Module 2 - Traffic & Load

Consistent Hashing

Distribute data across nodes while minimizing redistribution when nodes change.

1The Clock Analogy

Simple Analogy

Imagine a clock face with servers at different hour positions. Each key hashes to a position on the clock and gets assigned to the next server clockwise.

Add a server? Only keys between the new server and its predecessor move.
Remove a server? Only that server's keys move to the next one.

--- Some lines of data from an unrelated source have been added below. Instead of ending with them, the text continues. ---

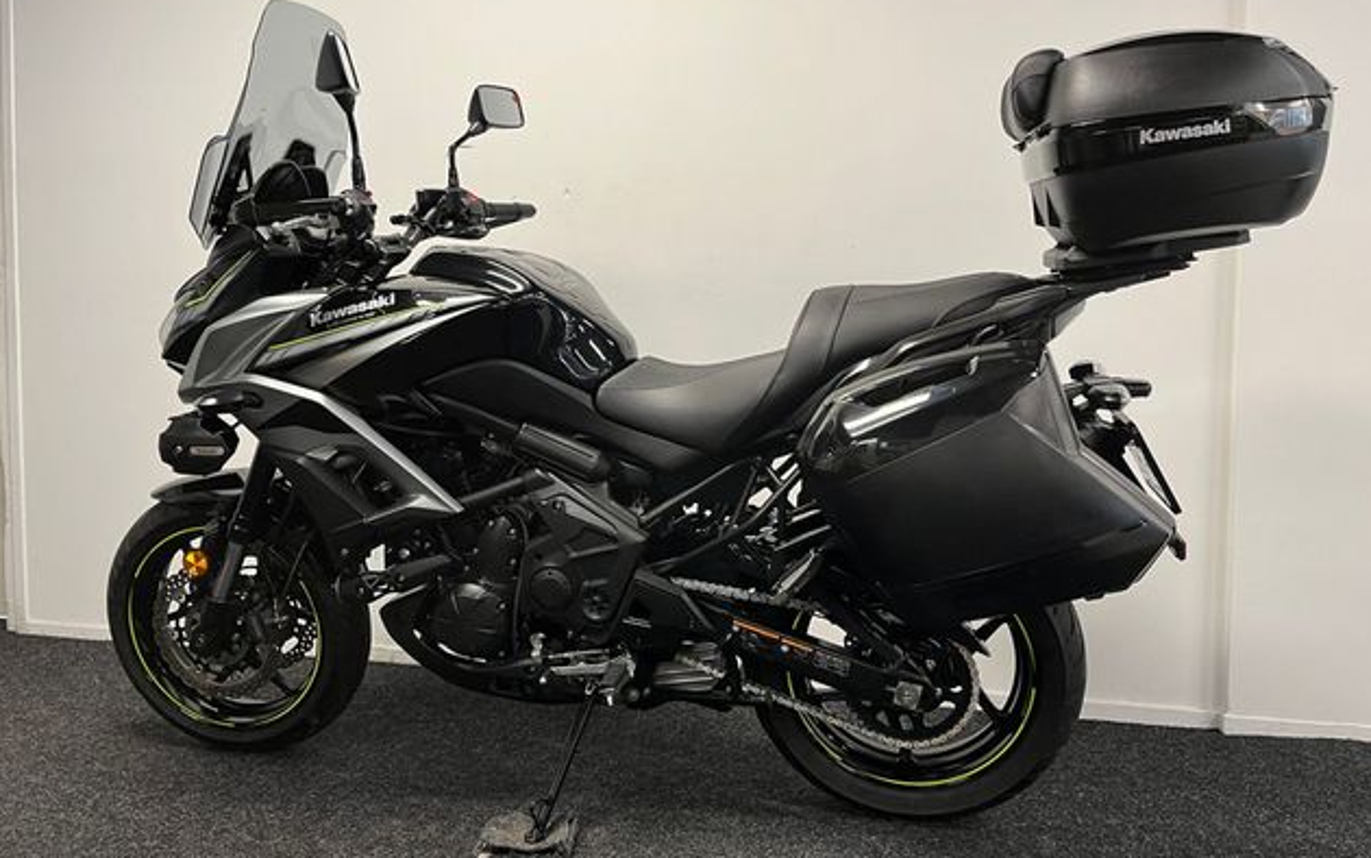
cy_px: 422
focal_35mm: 28
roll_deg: -0.7
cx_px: 688
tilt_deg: -3.5
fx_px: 1046
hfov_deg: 66.5
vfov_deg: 44.6
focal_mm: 5.1
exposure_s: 1/50
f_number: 1.6
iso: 100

Unlike modulo hashing where adding a node reshuffles almost everything.

2The Problem with Modulo

Simple modulo: hash(key) % N servers. Add or remove one server? Almost ALL keys get remapped. Disaster for caches.

Example: 3 → 4 Servers

Before (3 servers)

hash=0 → Server 0

hash=1 → Server 1

hash=2 → Server 2

hash=3 → Server 0

After (4 servers)

hash=0 → Server 0 ✓

hash=1 → Server 1 ✓

hash=2 → Server 2 ✓

hash=3 → Server 3 (moved!)

~75% of keys move when going from 3 to 4 servers!

3How Consistent Hashing Works

Create a Hash Ring

Imagine a circle with positions 0 to 2^32

Place Servers

Hash each server ID to a position on the ring

Place Keys

Hash each key to a position on the ring

Find Server

Walk clockwise from key's position to first server

When a server is added/removed, only keys between it and its predecessor are affected-typically 1/N of all keys.

4Virtual Nodes

Virtual Nodes: Each physical server gets multiple positions on the ring (e.g., 100-200 virtual nodes). This ensures even distribution and handles heterogeneous servers.

Even Distribution

Without virtual nodes, random placement can cause imbalance. VNodes spread load evenly.

Gradual Scaling

Bigger servers can have more VNodes. Easier to handle heterogeneous hardware.

5Real-World Usage

System	Use Case
Amazon DynamoDB	Partition data across storage nodes
Apache Cassandra	Distribute data across ring of nodes
Memcached/Redis Cluster	Distribute cache keys across instances
CDN Edge Servers	Route requests to appropriate edge

6Key Takeaways

1Consistent hashing minimizes key redistribution when nodes change

2Only 1/N of keys move when adding/removing a node (vs nearly all with modulo)

3Virtual nodes ensure even distribution across the ring

4Essential for distributed caches, databases, and load balancers

5Used by DynamoDB, Cassandra, Memcached and many distributed systems

?Quiz

1. What percentage of keys typically move when adding 1 node with consistent hashing?

2. What problem do virtual nodes solve?